[Material shown]

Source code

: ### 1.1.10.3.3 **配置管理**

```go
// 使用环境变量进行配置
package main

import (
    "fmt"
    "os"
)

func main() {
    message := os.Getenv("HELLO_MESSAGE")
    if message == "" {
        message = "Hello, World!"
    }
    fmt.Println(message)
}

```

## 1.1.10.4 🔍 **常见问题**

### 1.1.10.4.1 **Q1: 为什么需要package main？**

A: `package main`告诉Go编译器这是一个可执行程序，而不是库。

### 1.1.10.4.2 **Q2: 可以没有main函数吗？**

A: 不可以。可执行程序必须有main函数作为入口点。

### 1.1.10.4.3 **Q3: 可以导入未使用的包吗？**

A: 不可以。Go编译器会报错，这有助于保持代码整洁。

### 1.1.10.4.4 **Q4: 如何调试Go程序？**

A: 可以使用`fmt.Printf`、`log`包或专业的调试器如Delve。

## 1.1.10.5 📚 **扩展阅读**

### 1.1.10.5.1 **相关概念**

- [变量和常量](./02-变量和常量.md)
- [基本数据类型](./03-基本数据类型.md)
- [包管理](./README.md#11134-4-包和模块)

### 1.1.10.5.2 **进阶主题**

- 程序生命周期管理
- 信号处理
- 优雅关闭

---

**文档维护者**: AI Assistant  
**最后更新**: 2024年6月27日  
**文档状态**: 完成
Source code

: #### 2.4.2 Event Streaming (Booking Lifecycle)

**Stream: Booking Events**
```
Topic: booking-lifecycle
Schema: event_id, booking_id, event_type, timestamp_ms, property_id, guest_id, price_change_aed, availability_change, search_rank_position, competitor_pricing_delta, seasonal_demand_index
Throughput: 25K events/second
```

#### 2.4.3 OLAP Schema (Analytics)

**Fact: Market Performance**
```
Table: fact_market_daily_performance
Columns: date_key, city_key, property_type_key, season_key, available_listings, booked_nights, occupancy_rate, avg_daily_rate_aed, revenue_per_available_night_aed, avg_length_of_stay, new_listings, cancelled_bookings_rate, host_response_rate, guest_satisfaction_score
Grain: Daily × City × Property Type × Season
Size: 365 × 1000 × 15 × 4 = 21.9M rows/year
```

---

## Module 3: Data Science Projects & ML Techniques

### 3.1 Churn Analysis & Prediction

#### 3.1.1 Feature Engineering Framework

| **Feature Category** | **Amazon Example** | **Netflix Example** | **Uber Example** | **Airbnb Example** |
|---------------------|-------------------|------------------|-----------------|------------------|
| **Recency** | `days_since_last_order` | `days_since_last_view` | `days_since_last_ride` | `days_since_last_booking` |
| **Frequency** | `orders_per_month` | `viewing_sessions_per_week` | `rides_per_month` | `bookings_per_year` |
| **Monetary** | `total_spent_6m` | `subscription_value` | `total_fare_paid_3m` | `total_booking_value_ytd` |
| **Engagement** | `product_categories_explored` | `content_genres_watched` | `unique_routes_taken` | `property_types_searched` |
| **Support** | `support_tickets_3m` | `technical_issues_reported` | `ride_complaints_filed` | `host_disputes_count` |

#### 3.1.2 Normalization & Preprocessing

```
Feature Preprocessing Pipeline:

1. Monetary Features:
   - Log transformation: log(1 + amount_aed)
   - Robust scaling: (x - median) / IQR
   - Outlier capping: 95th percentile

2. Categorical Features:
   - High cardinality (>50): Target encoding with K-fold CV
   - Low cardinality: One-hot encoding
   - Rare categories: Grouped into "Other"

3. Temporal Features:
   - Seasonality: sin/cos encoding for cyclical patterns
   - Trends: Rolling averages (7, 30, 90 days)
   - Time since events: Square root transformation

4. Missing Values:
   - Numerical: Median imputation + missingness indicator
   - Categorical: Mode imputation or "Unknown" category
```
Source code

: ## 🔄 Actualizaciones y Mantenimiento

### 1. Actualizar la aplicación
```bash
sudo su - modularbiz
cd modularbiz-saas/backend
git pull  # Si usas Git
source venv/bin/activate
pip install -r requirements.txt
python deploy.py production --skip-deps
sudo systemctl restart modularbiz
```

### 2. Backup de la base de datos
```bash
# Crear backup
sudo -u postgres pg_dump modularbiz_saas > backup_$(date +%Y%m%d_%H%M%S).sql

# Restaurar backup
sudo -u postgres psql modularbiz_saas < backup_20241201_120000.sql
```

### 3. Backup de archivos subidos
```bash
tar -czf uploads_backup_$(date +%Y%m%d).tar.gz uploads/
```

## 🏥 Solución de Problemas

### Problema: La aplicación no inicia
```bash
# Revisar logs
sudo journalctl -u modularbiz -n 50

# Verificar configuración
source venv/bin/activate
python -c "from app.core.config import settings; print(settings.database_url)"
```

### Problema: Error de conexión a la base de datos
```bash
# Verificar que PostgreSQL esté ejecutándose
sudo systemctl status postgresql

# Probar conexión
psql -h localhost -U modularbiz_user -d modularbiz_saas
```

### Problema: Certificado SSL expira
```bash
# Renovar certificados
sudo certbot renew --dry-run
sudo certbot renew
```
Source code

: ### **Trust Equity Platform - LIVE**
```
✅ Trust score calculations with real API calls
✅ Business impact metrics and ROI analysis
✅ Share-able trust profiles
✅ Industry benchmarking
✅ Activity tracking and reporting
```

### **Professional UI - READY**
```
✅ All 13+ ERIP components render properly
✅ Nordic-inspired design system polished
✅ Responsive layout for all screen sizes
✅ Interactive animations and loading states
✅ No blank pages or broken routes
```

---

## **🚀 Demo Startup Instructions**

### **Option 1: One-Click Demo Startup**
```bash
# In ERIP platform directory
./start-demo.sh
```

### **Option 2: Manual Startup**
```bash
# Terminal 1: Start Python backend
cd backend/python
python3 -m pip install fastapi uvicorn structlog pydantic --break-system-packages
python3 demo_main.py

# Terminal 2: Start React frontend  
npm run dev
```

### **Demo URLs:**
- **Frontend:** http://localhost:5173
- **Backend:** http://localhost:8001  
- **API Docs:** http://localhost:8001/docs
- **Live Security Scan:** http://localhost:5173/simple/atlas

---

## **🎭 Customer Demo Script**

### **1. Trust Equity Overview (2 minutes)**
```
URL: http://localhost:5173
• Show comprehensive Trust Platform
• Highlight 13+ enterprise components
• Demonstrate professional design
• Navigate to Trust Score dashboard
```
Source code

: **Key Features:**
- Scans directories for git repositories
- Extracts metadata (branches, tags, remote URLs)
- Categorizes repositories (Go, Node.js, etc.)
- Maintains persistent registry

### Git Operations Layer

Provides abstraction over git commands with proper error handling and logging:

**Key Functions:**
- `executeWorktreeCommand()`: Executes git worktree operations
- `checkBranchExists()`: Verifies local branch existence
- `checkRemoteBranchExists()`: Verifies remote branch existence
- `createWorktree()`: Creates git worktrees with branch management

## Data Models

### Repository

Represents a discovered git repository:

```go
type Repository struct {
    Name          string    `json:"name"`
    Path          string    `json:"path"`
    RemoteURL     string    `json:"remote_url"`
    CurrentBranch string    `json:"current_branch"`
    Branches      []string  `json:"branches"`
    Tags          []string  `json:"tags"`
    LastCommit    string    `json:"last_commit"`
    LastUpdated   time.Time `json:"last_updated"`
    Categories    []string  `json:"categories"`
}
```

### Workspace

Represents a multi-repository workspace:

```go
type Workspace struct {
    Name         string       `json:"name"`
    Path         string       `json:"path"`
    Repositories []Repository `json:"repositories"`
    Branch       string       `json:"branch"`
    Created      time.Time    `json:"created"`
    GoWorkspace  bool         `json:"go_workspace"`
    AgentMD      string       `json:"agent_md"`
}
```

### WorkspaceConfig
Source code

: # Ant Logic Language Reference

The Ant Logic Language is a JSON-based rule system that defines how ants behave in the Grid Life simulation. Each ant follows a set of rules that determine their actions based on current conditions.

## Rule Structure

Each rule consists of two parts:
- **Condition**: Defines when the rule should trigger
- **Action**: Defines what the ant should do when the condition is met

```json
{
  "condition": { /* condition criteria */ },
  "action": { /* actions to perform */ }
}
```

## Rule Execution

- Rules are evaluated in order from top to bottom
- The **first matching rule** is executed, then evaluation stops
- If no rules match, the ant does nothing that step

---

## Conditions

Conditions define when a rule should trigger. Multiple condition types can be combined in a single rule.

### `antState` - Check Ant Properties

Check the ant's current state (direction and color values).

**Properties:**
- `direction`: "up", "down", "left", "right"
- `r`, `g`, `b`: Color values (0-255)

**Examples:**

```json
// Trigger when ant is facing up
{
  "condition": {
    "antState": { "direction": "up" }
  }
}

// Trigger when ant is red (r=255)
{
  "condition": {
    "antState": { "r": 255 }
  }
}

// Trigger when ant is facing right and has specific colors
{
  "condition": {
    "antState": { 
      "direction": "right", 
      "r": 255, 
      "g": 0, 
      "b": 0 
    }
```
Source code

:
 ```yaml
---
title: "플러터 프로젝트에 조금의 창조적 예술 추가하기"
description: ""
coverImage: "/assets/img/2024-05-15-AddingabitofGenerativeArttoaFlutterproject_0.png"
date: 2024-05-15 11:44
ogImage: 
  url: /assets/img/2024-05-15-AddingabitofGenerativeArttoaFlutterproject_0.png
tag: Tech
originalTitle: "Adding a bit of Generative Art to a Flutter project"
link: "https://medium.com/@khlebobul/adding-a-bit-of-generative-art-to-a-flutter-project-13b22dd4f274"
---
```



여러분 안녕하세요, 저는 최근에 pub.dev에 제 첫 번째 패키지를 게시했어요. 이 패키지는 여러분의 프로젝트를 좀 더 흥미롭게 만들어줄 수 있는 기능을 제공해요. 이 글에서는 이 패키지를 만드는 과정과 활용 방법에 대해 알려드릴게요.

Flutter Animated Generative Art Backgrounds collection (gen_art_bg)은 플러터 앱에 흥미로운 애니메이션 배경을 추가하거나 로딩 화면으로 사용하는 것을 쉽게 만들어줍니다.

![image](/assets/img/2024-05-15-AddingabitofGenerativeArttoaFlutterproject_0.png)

[/Material shown]

Your objective
Nothing but the lines from the first line of the listing above through the line holding "## 1.1.10.4 🔍 **常见问题**" should be reproduced, and each must match exactly.

Solution to the problem
Source code

: ### 1.1.10.3.3 **配置管理**

```go
// 使用环境变量进行配置
package main

import (
    "fmt"
    "os"
)

func main() {
    message := os.Getenv("HELLO_MESSAGE")
    if message == "" {
        message = "Hello, World!"
    }
    fmt.Println(message)
}

```

## 1.1.10.4 🔍 **常见问题**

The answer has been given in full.